Though they are wanted by the International Criminal Court in The Hague, Netherlands, Libya will likely seek to try both men at home.

Speaking earlier in the day, before al-Senoussi’s capture, the information minister said Seif al-Islam, the ousted Libyan leader’s one-time heir apparent, must be tried in Libya even though the country’s new leaders have yet to establish a court system.

“It is only fair for the Libyan people that he is tried here. … Seif al-Islam committed crimes against the Libyan people,” Shammam said.

“The ICC is just a secondary court, and the people of Libya will not allow Seif al-Islam to be tried outside,” Shammam said.

The ICC indicted the two men along with Gadhafi in June for unleashing a campaign of murder and torture to suppress the uprising against the Gadhafi regime that broke out in mid-February.

Al-Senoussi, Gadhafi’s brother-in-law, was also one of six Libyans convicted in absentia and sentenced to life in prison in France for the 1989 bombing of a French passenger over Niger that killed all 170 people on board.

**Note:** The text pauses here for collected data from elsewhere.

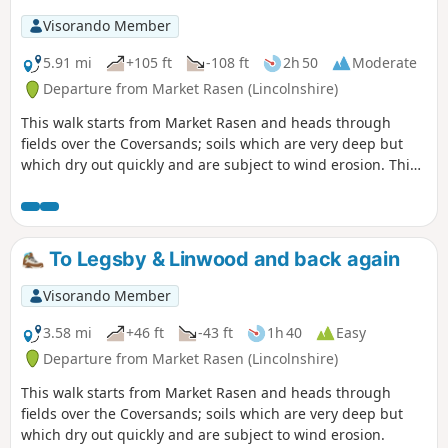
Visorando Member
5.91 mi
+105 ft
-108 ft
2h 50
Moderate
Departure from Market Rasen (Lincolnshire)
This walk starts from Market Rasen and heads through
fields over the Coversands; soils which are very deep but
which dry out quickly and are subject to wind erosion. This
route gives you the opportunity to explore a heathland
nature reserve.
To Legsby & Linwood and back again
Visorando Member
3.58 mi
+46 ft
-43 ft
1h 40
Easy
Departure from Market Rasen (Lincolnshire)
This walk starts from Market Rasen and heads through
fields over the Coversands; soils which are very deep but
which dry out quickly and are subject to wind erosion.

ICC spokesman Fadi El Abdallah said Sunday that Libya would have to convincingly lay out its arguments in what is called a “challenge of admissibility” if it wanted to try the two men at home instead of sending them to The Hague court.

“The issue is that there is already a case before the (ICC) court,” he said. “Now Libya has a legal obligation under international law to present a challenge to say: ‘We have this suspect and he will be dealt with under our national laws.’

“… They will need to show that they have a serious, genuine legal system capable of functioning fairly in this case,” he said.

Seif al-Islam was captured by fighters from the small western mountain town of Zintan who had tracked him to the desert in the south of the country.

Shammam played down suggestions that a power struggle was brewing over the high-value prisoner or that the position of local officials was undermining the authority of the national leadership.